Firenze al primo posto nelle spese per l’istruzione e per le funzioni generali, nelle posizioni di vertice per l’assistenza e la cultura. E’ quanto emerge dall’indagine pubblicata oggi dal Sole 24 Ore che “fotografa” i 102 comuni capoluogo sulla spesa pro-capite su una serie di servizi (assistenza, cultura, istruzione e altro) e che vede Firenze ai vertici nazionali.

 

L’indagine del quotidiano di Confindustria induce però l’assessore alle risorse finanziarie Tea Albini a una richiesta: “Si tenga conto, nella elaborazione della ‘Carta delle Autonomie’ che dovrà determinare i costi standard per i comuni, delle varie realtà e del livello dei servizi cui abbiamo ‘abituato’ i cittadini di Firenze con nostre risorse”. Dati più che positivi, ma che secondo l’assessore Albini potranno rappresentare un problema “se non si terranno conto di certe peculiarità. Le scelte che abbiamo operato ci portano a essere in una posizione invidiabile e ad aver garantito certi livelli qualitativi, ma paradossalmente essere primi in queste graduatorie potrebbe non rappresentare un vantaggio”.

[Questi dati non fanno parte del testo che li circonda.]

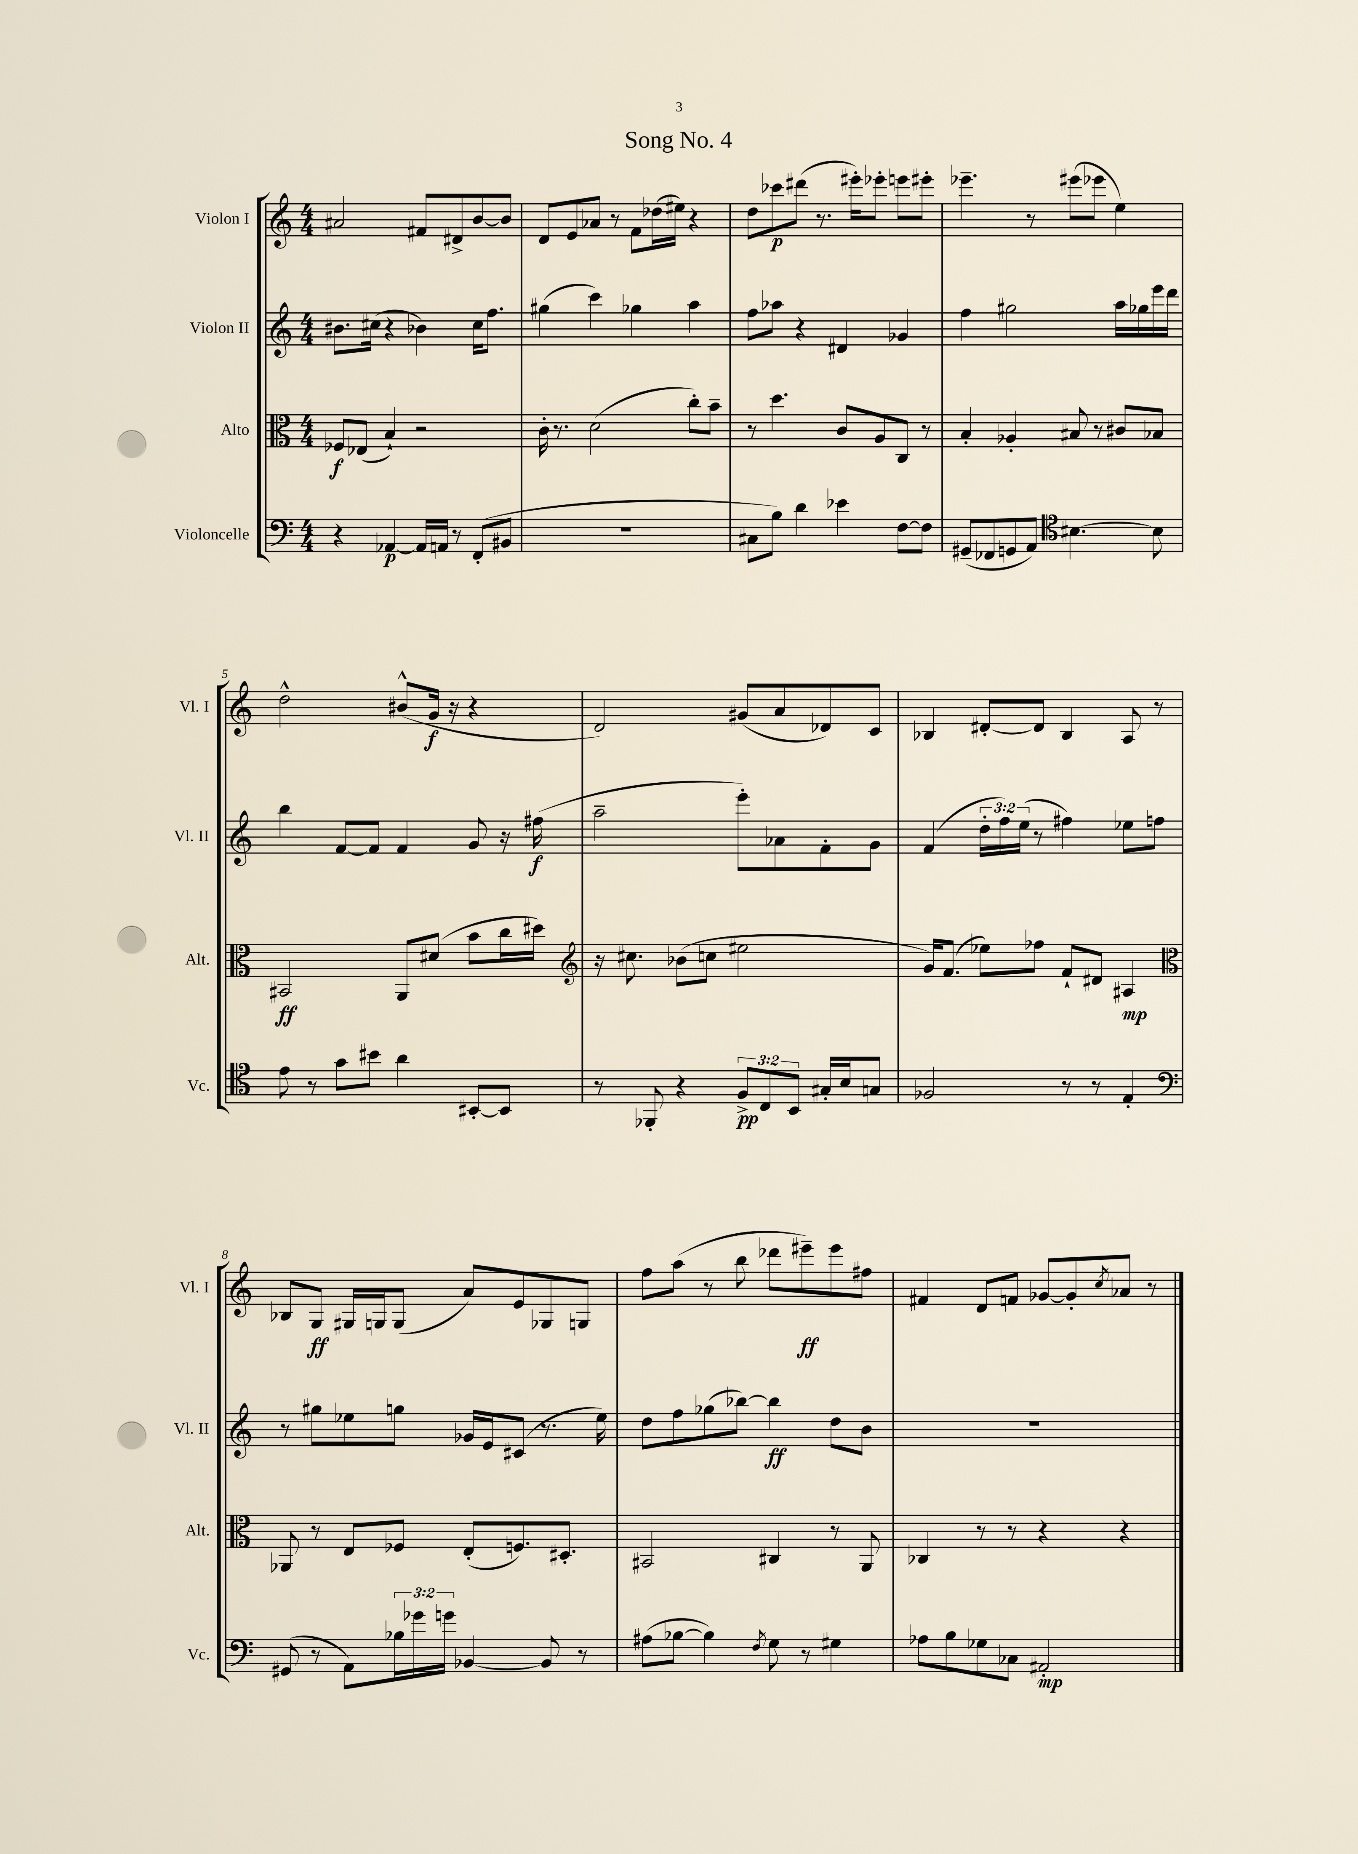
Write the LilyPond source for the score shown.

Il disegno di legge sul federalismo fiscale, approvato dal consiglio dei ministri venerdì scorso, prevede infatti che una parte del finanziamento dello Stato ai comuni debba essere definito solo per i cosiddetti “costi standard” (che andrebbe a superare il concetto di “spesa storica”), il cui calcolo individua la quota uniforme di spesa per abitante nelle diverse funzioni. In ogni territorio dovrà essere tenuto conto dell’ampiezza demografica, della presenza di zone montuose, delle caratteristiche sociali e produttive dei singoli Enti, della presenza di servizi esternalizzati e di quella dei servizi svolti in forma associata.

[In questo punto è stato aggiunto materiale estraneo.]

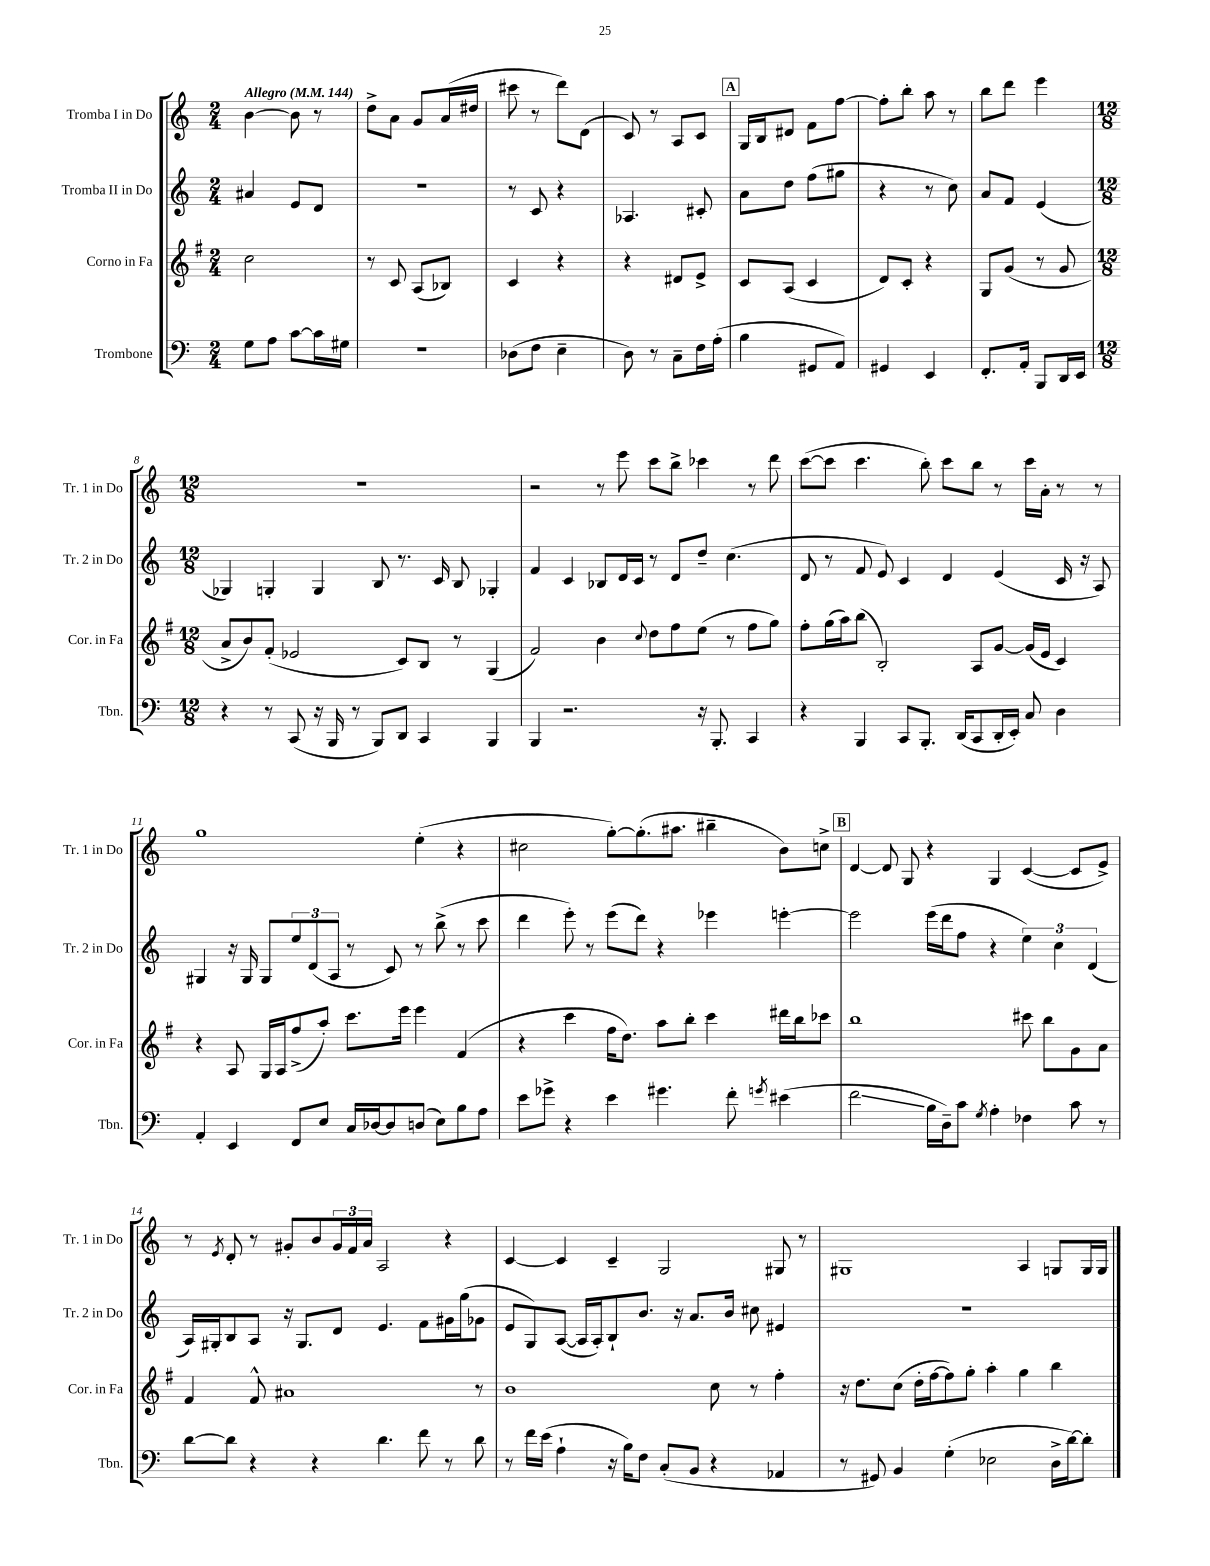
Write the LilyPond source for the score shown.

<<
\new StaffGroup <<
\new Staff = "s0" \with { instrumentName = "Tromba I in Do" shortInstrumentName = "Tr. 1 in Do" } {
    \clef treble \key c \major \numericTimeSignature \time 2/4 \tempo "Allegro" 4 = 144
    b'4~ b'8 r8 |
    d''8-> a'8 g'8 a'16( dis''16 |
    cis'''8 r8 d'''8) d'8( |
    c'8) r8 a8 c'8 |
    \mark \markup { \box "A" } g16 b16 dis'8 f'8 f''8~ |
    f''8-. b''8-. a''8 r8 |
    b''8 d'''8 e'''4 |
    \numericTimeSignature \time 12/8 R1. |
    r2 r8 e'''8 c'''8 b''8-> ces'''4 r8 d'''8 |
    c'''8~( c'''8 c'''4. b''8-.) c'''8 b''8 r8 c'''16 a'16-. r8 r8 |
    g''1 e''4-.( r4 |
    cis''2 g''8~-.) g''8.-.( ais''8. bis''4-- b'8) c''8-> |
    \mark \markup { \box "B" } d'4~ d'8 g8 r4 g4 c'4~( c'8 e'8->) |
    r8 \acciaccatura { e'8 } d'8-. r8 gis'8-. b'8 \tuplet 3/2 { gis'16 f'16 a'16 } a2 r4 |
    c'4~ c'4 c'4-- g2 gis8 r8 |
    gis1 a4 g8 g16 g16 \bar "|." |
}
\new Staff = "s1" \with { instrumentName = "Tromba II in Do" shortInstrumentName = "Tr. 2 in Do" } {
    \clef treble \key c \major \numericTimeSignature \time 2/4
    ais'4 e'8 d'8 |
    r2 |
    r8 c'8 r4 |
    aes4. cis'8-. |
    \mark \markup { \box "A" } a'8 d''8 f''8( gis''8 |
    r4 r8 c''8) |
    a'8 f'8 e'4( |
    \numericTimeSignature \time 12/8 ges4) g4-. g4 b8 r8. c'16 b8 ges4-. |
    f'4 c'4 bes8 d'16 c'16 r8 d'8 d''8-- c''4.( |
    d'8 r8 f'8 e'8) c'4 d'4 e'4( c'16 r16 a8) |
    gis4 r16 gis16 gis8 \tuplet 3/2 { e''8 d'8( a8 } r8 c'8) r8 b''8->( r8 c'''8 |
    d'''4 e'''8-.) r8 e'''8( d'''8) r4 ees'''4 e'''4~-. |
    \mark \markup { \box "B" } e'''2 e'''16( d'''16 f''8 r4 \tuplet 3/2 { e''4) c''4 d'4( } |
    a16) gis16-. b8 a8 r16 gis8. d'8 e'4. f'8 gis'16 g''16( ges'8 |
    e'8 g8) a8~( a16 a16-.) b8-! b'8. r16 a'8. b'16 cis''8 eis'4 |
    R1. \bar "|." |
}
\new Staff = "s2" \with { instrumentName = "Corno in Fa" shortInstrumentName = "Cor. in Fa" } {
    \clef treble \key g \major \numericTimeSignature \time 2/4
    c''2 |
    r8 c'8 a8( bes8) |
    c'4 r4 |
    r4 dis'8 e'8-> |
    \mark \markup { \box "A" } c'8 a8( c'4 |
    d'8) c'8-. r4 |
    g8 g'8( r8 g'8 |
    \numericTimeSignature \time 12/8 a'8-> b'8) fis'8-.( ees'2 c'8) b8 r8 g4( |
    fis'2) b'4 \appoggiatura { c''8 } d''8 fis''8 e''8( r8 fis''8 g''8) |
    fis''8-. g''16( a''16) b''8( b2-.) a8 g'8~ g'16( e'16 c'4) |
    r4 a8 g16 a16 fis''8->( a''8-.) c'''8. e'''16 e'''4 fis'4( |
    r4 c'''4 fis''16 d''8.) a''8 b''8-. c'''4 dis'''16 b''16 ces'''8 |
    \mark \markup { \box "B" } b''1 cis'''8 b''8 g'8 a'8 |
    fis'4 fis'8-^ ais'1 r8 |
    b'1 c''8 r8 fis''4-. |
    r16 d''8. c''8( d''16-. fis''16~ fis''8) g''8-. a''4-. g''4 b''4 \bar "|." |
}
\new Staff = "s3" \with { instrumentName = "Trombone" shortInstrumentName = "Tbn." } {
    \clef bass \key c \major \numericTimeSignature \time 2/4
    g8 a8 c'8~ c'16 gis16 |
    r2 |
    des8( f8 e4-- |
    d8) r8 c8-- f16 a16-.( |
    \mark \markup { \box "A" } b4 gis,8 a,8) |
    gis,4 e,4 |
    f,8.-. a,16-. b,,8 d,16 e,16 |
    \numericTimeSignature \time 12/8 r4 r8 c,8( r16 b,,16 r8 b,,8) d,8 c,4 b,,4 |
    b,,4 r2. r16 b,,8.-. c,4 |
    r4 b,,4 c,8 b,,8.-. d,16( c,8 d,16-. e,16-.) c8 d4 |
    a,4-. e,4 f,8 e8 c16 des16~ des8 d8( e8) b8 a8 |
    e'8 ges'8-> r4 e'4 gis'4. f'8-. \acciaccatura { g'8 } eis'4( |
    \mark \markup { \box "B" } f'2\glissando b16 d16--) c'8 \acciaccatura { g8 } a4-. fes4 c'8 r8 |
    d'8~ d'8 r4 r4 d'4. f'8 r8 d'8 |
    r8 f'16 e'16( a4-! r16 b16) f8 c8-.( b,8 r4 aes,4 |
    r8 gis,8) b,4 g4-.( ees2 d16-> d'16~) d'8-. \bar "|." |
}
>>
>>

“A queste voci – ha sottolineato l’assessore Albini – vorrei fosse aggiunta quella relativa al livello qualitativo. I numeri riportati dal Sole 24 Ore si commentano da soli, ma ci devono portare a una riflessione. Quale sarà il ‘costo standard’ di una città come Firenze, abituata a livelli di qualità elevati con risorse del proprio bilancio, senza bisogno di ricorrere a finanziamenti per decreto per ripianare i debiti?”.